If we want to continue using shift/reduce parsing, we have
to get around this somehow. For example, Rust solves the
problem mentioned here by using the keyword let
to
introduce declarations, which means anything after the
let
keyword is going to be a declaration, but otherwise
it'll be an expression. But what if we wanted to keep
our grammar the way it was?
Linear Time
Well, we'd lose some efficiency. The shift/reduce algorithms are guaranteed to walk along the input string directly, doing a limited number of steps per token they observe: they will do either one shift, or several reductions, and the number of reductions done is fixed by the grammar. That's a nice property to have!
But most of the algorithms that handle unbounded lookahead do so with backtracking, which means you might need to move back in the input string and then move forward again. Parser combinators work like this: they take a path and keep at it, and if it turned out to be wrong, they then go back and try another one. Depending on your circumstance, that might be okay, or it might be terrible.

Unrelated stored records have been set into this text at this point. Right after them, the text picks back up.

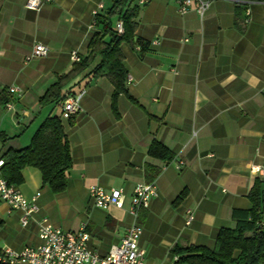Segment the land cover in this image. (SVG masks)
<instances>
[{"label": "crops", "instance_id": "obj_1", "mask_svg": "<svg viewBox=\"0 0 264 264\" xmlns=\"http://www.w3.org/2000/svg\"><path fill=\"white\" fill-rule=\"evenodd\" d=\"M112 2L50 0L30 10L27 0H0V157L29 145L50 114L61 115L73 157L68 186L59 193L43 183L39 169L22 170L15 186L29 199L40 192V211L22 226L21 211L0 197V246L40 244L37 221L46 217L63 230L86 222L90 247L108 255L134 221L127 207L136 184L147 182L150 163L160 168L153 180L158 195L140 212V246L147 264H180L174 248H214L219 231L235 226L232 211L252 206L255 179H264L252 170L264 168V0H214L203 17L195 10L180 13L176 0H137L135 41L121 44L136 102L120 94L116 113L113 84L85 72L63 89L65 96L85 90L82 110L70 123L62 106L42 107L39 98L72 69L74 52L80 61L89 54L101 29L95 12L105 15ZM138 39L147 46L138 49ZM38 42L49 47L48 55L28 59ZM11 85L21 87L22 96L9 94ZM155 140L173 160L149 156ZM92 184L123 188L125 207L94 206ZM189 213L194 219L188 225Z\"/></svg>", "mask_w": 264, "mask_h": 264}, {"label": "trees", "instance_id": "obj_2", "mask_svg": "<svg viewBox=\"0 0 264 264\" xmlns=\"http://www.w3.org/2000/svg\"><path fill=\"white\" fill-rule=\"evenodd\" d=\"M140 6L137 0H113L105 15H96L95 22L101 29L94 33L89 43V54L76 61L72 69L57 76L45 93L39 98L42 107L63 105L66 98L63 89L75 77L87 73V77H106L113 84L112 108L120 94L136 100L127 87V69L121 49L123 42L134 43L138 28L137 17ZM123 21L124 32L117 34L113 29L114 19ZM137 44L145 48L147 43L138 39ZM73 123V117L69 118ZM149 156L163 162L174 159V153L159 141H154ZM0 159L3 160L2 176L13 185L23 181L22 170L35 167L41 171L43 183L55 193L66 190L68 174L73 166V157L68 135L61 115L50 114L35 131L29 145L20 149H8ZM160 168L148 163L145 166L147 182L153 181ZM252 206L249 209H234V227L222 228L217 236L215 247L180 246L174 248L180 264H261L264 262V179L256 178L249 192ZM183 195L179 196V202Z\"/></svg>", "mask_w": 264, "mask_h": 264}, {"label": "built area", "instance_id": "obj_3", "mask_svg": "<svg viewBox=\"0 0 264 264\" xmlns=\"http://www.w3.org/2000/svg\"><path fill=\"white\" fill-rule=\"evenodd\" d=\"M50 0H27L26 7L30 10H38L43 2ZM148 0H138V3L145 4ZM178 11L186 14L195 10L200 17H203L214 0H176ZM237 3L250 0H232ZM247 16L250 10H246ZM98 15L95 12V16ZM248 21V19H246ZM117 34L124 32L123 21L119 19L115 25ZM138 49H141L138 46ZM49 53V47L43 43H36L28 59L32 57H45ZM72 58L80 61L74 52ZM133 77L128 74L127 82H131ZM1 86V84H0ZM12 95L22 96L23 90L19 86L11 85L5 87ZM85 90L77 93H68L63 102L62 109L66 117L75 116L82 110V98ZM8 103L7 107L11 108ZM4 162L0 159V197L12 209L21 211L20 223L27 226L34 216L40 211L37 202L40 192H37L31 199L26 198L17 186L9 183L2 176V166ZM184 162H180L181 167ZM252 170L260 175H264V168L252 167ZM89 195L92 204L99 208L108 209L116 207L122 209L126 205V193L123 188H112L106 190L96 184L89 186ZM158 195V190L153 181L137 183L130 197L127 207L128 213L134 218L133 223L127 228L120 244L113 246L109 254L102 256L89 245L91 234L87 229V223L82 222L78 229L63 230L54 226L48 218L44 217L37 221L40 237V244L36 246H26L23 250H15L10 247L0 246V264H147L145 261V250L140 246V238L143 234V226L138 221L142 209L148 208L152 197ZM194 219V214L189 213L187 224ZM264 227V219L262 221ZM179 257L176 256V260Z\"/></svg>", "mask_w": 264, "mask_h": 264}, {"label": "rangeland", "instance_id": "obj_4", "mask_svg": "<svg viewBox=\"0 0 264 264\" xmlns=\"http://www.w3.org/2000/svg\"><path fill=\"white\" fill-rule=\"evenodd\" d=\"M55 112H56V110H55Z\"/></svg>", "mask_w": 264, "mask_h": 264}]
</instances>
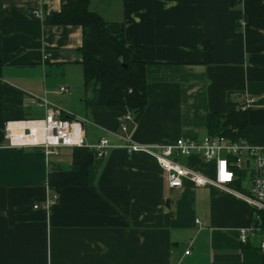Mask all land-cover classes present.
I'll list each match as a JSON object with an SVG mask.
<instances>
[{"label": "crops", "instance_id": "crops-1", "mask_svg": "<svg viewBox=\"0 0 264 264\" xmlns=\"http://www.w3.org/2000/svg\"><path fill=\"white\" fill-rule=\"evenodd\" d=\"M62 1L0 0V264H263L260 237H239L251 219L245 203L190 179L171 188L155 157L125 145L201 139L209 113L246 98L247 140L264 145V0H89L146 63L148 104L128 120L124 107L86 105L82 28L44 21ZM44 99L64 117L85 119L87 146L109 140L86 185L49 187L51 171L71 167V147L46 155L5 137L6 123L43 117ZM178 160L214 177L198 153Z\"/></svg>", "mask_w": 264, "mask_h": 264}, {"label": "built area", "instance_id": "built-area-1", "mask_svg": "<svg viewBox=\"0 0 264 264\" xmlns=\"http://www.w3.org/2000/svg\"><path fill=\"white\" fill-rule=\"evenodd\" d=\"M32 14L39 18L45 16L40 10H34ZM59 91L69 92V89L61 86ZM252 102V98H246L239 108L247 110ZM41 105L46 107L43 117L6 123L5 137L11 145L40 147L46 155H57L61 147L86 146L97 157L105 156L108 138L101 137L96 145L87 146L83 117L71 114L64 117L59 114L58 107L45 99ZM125 118L128 120L132 116L128 113ZM119 126L123 131L127 130L124 120ZM127 141L125 148L128 152H145L155 157L167 173L169 187L181 188L185 180L190 179L197 185H210L245 203L251 211V219L248 226L239 229L240 240L247 243L254 237H260L259 249L264 253V145H252L247 138L231 140L217 134H207L201 139L179 137L174 143L158 146ZM193 153L214 164L213 178L179 162L178 157H188ZM56 200L57 195H53L42 206L49 208ZM39 206L36 204L35 208ZM196 221L201 224L199 219Z\"/></svg>", "mask_w": 264, "mask_h": 264}, {"label": "trees", "instance_id": "trees-1", "mask_svg": "<svg viewBox=\"0 0 264 264\" xmlns=\"http://www.w3.org/2000/svg\"><path fill=\"white\" fill-rule=\"evenodd\" d=\"M44 21L53 25H79L82 44L78 47L83 67L84 89L90 92L86 105L124 107L130 114L139 113L148 104L146 63L134 59L122 32L109 30V23L89 8V0H63L61 9L51 12ZM211 44L205 42V61L211 60ZM248 109L229 101L225 113L211 112L207 117L208 133L231 140L247 138ZM72 148L69 169L49 173V187L57 192L68 186L86 185L94 153L86 146ZM264 264V255H263Z\"/></svg>", "mask_w": 264, "mask_h": 264}, {"label": "rangeland", "instance_id": "rangeland-1", "mask_svg": "<svg viewBox=\"0 0 264 264\" xmlns=\"http://www.w3.org/2000/svg\"><path fill=\"white\" fill-rule=\"evenodd\" d=\"M60 150H61V148H60ZM60 150H59V151H60ZM211 173H212V172H211ZM211 173H210L209 176H210V177H213V174H211ZM244 185H247V182H246V181H244Z\"/></svg>", "mask_w": 264, "mask_h": 264}]
</instances>
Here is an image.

Packrat parsers keep the linear-time guarantee, but do so by keeping around a lot of extra data: your parser is no longer just two stacks plus a state, it is now a two-dimensional table with entries for both every token in your input string and every rule in your grammar. This is inefficient enough that, even though it is technically linear time, the constant factors are large enough to make it slow on reasonably-sized inputs and intractably slow or just impossible to run on large inputs.
It looks like we have a choice: we can either simplify our grammar and keep our efficient, linear-time parsing, or we can keep our grammar and get slower or more memory-hungry parsing algorithms. Is there any way we can have our cake and eat it, too?
Shift-Resolve Parsing
Let's start with the same basic idea, but add an extra wrinkle: we no longer just move from the input to the processing stack, we also sometimes move from the processing stack and push back to the input stack. Before, we had two operations:
- shift an item from the input stack to the processing stack.
- reduce several items from the processing stack, use a grammar rule and put the resulting item on the processing stack.
We now have three operations:
- shift an item from the input stack to the processing stack
- reduce several items from the processing stack, use a grammar rule and put the resulting items on the input stack.
- pushback several items from the processing stack to the input stack.